Cyber Security Data Protection EU Data Protection Directive

‘Digital service providers’ faced with strict EU security guidelines


By Ronan Shields | Digital Editor

August 7, 2015 | 3 min read

Digital giants such as Amazon and Google could face stringent security laws requiring them to adopt the highest possible security measures when it comes to protecting their users’ data under draft legislation currently being debated by the EU, according to reports.

A Reuters report claims such firms – broadly classified as “digital service providers” – are likely to fall within rules laid out by the Network & Information Security Directive, similar to energy and financial firms, which is currently being drafted by European politicians.

The laws could ask digital service outfits to adopt security measures requiring them to report any breaches that could lead to their customers’ information being compromised.

Politicians from across the EU’s 28 members states are scheduled to meet and debate the proposals further next month, with sources quoted in the piece claiming those driving the legislation fail to understand the realities of the digital service industry.

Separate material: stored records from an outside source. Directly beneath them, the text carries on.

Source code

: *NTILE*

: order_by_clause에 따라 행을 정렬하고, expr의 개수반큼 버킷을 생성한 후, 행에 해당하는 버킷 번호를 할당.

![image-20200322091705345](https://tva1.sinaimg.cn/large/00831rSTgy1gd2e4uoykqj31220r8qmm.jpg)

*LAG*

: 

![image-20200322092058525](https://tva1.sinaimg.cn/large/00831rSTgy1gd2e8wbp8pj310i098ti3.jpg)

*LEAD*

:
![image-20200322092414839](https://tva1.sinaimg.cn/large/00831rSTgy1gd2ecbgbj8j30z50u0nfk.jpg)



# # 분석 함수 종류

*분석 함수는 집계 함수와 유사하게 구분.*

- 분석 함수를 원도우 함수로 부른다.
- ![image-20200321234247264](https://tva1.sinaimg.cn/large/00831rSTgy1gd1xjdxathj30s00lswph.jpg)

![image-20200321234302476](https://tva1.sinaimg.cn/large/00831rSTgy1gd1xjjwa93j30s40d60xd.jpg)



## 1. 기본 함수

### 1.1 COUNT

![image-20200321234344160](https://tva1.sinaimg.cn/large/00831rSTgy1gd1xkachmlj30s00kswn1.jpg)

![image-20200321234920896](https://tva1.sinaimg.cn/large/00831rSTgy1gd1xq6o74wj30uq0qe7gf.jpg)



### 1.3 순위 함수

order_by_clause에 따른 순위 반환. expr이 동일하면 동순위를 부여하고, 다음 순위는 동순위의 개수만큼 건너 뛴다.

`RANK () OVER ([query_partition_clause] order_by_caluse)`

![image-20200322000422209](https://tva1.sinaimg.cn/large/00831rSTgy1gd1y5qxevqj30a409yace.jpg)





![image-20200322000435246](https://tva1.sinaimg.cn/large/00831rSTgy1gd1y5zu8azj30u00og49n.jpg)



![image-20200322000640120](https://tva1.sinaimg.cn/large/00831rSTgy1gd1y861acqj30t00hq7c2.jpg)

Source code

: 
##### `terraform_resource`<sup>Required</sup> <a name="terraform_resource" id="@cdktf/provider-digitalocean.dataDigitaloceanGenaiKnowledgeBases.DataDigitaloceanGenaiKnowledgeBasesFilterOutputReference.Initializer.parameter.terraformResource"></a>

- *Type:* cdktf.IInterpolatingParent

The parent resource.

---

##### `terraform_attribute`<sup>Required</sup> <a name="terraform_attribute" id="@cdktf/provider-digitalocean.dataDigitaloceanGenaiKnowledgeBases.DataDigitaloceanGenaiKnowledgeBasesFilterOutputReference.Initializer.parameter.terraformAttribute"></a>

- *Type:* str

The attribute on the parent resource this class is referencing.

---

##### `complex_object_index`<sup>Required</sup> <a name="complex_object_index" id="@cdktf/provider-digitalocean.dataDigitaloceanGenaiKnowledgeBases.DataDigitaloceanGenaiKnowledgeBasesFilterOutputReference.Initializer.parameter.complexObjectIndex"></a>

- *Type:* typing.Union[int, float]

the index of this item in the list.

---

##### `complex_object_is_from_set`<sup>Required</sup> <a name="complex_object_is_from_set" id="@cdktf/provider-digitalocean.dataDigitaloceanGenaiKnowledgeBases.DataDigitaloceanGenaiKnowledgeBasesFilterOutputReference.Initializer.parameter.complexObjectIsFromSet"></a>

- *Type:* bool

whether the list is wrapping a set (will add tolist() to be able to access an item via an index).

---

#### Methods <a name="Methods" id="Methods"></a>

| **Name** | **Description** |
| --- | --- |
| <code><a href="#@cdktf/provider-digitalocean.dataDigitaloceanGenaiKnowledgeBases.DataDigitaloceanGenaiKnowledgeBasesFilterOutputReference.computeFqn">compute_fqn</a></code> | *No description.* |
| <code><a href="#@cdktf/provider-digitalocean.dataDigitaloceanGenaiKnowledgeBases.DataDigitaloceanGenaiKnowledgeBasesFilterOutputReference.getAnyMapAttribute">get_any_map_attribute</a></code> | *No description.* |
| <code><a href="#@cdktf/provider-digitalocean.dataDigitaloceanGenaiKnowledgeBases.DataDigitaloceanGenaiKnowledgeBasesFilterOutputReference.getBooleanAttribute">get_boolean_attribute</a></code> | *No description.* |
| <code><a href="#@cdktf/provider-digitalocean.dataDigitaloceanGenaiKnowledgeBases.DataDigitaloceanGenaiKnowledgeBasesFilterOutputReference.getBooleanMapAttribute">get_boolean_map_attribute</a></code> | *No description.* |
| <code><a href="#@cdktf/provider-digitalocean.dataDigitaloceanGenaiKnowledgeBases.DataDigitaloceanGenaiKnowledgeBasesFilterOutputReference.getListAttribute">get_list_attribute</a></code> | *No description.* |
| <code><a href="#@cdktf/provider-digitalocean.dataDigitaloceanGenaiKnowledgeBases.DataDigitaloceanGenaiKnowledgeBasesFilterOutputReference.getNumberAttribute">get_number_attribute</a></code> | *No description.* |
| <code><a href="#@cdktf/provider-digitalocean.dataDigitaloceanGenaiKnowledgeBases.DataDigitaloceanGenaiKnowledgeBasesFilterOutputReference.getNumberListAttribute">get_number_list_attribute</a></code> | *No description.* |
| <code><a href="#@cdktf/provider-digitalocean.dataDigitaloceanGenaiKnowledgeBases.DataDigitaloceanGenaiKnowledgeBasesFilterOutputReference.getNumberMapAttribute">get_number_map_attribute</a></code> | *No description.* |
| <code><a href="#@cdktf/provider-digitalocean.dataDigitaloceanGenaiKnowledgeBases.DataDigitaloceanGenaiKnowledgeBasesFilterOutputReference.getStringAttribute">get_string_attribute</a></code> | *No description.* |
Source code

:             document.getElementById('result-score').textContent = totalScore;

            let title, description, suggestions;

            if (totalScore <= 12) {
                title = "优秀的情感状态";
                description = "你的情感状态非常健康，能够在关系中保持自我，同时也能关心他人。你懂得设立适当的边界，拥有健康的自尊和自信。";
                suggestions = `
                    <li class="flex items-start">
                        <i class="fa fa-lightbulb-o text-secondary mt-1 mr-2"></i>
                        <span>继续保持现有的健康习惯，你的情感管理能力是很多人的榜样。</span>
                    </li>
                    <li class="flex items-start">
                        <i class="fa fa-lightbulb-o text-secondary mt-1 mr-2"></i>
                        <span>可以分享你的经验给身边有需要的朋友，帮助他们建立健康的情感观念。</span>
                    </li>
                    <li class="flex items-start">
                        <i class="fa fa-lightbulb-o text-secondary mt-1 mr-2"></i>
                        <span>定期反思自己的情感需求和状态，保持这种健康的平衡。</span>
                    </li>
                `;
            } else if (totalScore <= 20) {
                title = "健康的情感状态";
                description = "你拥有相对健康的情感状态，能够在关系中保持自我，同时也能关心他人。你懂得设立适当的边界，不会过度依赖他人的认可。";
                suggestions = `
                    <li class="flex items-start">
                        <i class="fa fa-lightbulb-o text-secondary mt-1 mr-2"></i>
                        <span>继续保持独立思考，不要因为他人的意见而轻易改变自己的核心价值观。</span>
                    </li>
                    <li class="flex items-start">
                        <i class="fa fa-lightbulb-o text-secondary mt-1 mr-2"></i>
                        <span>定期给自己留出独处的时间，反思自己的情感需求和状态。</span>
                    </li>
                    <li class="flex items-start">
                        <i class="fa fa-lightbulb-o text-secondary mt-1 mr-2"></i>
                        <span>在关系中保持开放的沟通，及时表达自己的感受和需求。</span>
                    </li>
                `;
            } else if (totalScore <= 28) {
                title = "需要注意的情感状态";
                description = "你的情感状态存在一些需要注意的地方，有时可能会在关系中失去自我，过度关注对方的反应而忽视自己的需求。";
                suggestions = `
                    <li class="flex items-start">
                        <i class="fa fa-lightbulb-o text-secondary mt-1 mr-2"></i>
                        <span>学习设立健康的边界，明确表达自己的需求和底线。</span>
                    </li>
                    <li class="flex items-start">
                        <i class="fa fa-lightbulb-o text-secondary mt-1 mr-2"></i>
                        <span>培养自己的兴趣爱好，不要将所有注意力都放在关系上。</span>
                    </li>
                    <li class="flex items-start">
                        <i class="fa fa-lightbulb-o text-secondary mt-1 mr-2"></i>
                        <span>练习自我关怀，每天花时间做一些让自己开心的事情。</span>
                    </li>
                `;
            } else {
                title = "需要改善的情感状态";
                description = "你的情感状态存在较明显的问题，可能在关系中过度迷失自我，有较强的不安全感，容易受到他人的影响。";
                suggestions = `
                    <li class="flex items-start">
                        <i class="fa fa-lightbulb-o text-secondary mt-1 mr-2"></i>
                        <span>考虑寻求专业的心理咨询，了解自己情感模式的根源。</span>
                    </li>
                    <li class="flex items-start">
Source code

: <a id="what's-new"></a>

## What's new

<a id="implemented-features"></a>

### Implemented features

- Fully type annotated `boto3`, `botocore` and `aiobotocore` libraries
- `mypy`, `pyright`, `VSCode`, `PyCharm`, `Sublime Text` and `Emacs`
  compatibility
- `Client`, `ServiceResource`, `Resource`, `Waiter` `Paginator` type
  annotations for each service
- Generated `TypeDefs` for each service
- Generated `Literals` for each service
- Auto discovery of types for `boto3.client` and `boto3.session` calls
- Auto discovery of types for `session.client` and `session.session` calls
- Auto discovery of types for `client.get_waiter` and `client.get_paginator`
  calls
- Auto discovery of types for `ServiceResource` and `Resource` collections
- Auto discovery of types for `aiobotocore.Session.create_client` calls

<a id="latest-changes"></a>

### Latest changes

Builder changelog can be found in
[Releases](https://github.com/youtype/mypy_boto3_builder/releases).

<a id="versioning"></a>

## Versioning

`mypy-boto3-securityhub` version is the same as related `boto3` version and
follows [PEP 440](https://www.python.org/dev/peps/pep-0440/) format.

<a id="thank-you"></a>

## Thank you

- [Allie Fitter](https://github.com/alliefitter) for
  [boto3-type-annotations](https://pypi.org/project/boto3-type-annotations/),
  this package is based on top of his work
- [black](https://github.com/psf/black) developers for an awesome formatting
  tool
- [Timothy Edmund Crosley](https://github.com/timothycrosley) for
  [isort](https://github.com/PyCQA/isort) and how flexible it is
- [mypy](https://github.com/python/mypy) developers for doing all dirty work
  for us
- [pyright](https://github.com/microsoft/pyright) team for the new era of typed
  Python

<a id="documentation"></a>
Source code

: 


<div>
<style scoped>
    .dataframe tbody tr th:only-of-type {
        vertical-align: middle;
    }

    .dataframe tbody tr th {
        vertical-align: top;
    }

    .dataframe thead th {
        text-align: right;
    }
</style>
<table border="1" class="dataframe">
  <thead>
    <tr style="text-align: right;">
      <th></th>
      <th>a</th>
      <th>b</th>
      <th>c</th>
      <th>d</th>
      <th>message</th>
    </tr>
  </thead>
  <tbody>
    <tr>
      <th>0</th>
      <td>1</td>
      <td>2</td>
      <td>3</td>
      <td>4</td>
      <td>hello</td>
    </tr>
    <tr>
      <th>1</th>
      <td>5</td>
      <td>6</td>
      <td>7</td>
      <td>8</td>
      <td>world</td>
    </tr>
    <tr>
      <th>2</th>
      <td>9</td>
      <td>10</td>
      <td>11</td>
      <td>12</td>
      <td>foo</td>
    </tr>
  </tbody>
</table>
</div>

With enterprises, and marketing departments in particular, increasingly relying on ‘big data’ to improve targeting and customer retention, the issue of data protection is becoming an increasingly important issue.

The importance of which was laid out earlier in the week when UK data protection body the Information Commissioner’s Office (ICO) handed out a £180,000 fine to payday lender The Money Shop for a series of breaches that compromised its customers’ information.

Thepayday lender was judged not to take proper precautions to protect customer information in separate incidents – during a burglary at one of its stores in Co. Armagh, plus the loss of a second server en route to a different outlet in Swindon – meant a ”motivated expert user” could gain access to customer information.

Similarly, the importance of IT security was also raised this week, when it emerged that Yahoo had fallen victim to an unprecedented ‘malvertising’ attack after hackers broke into its ad network, according to security firm Malwarebytes.

According to the firm, hackers exploited a vulnerability in Adobe Flash on 28 July to make their entry and propagate through Yahoo’s ads for a week, potentially putting up to 100m monthly visitors to yahoo’s suite of sites at risk.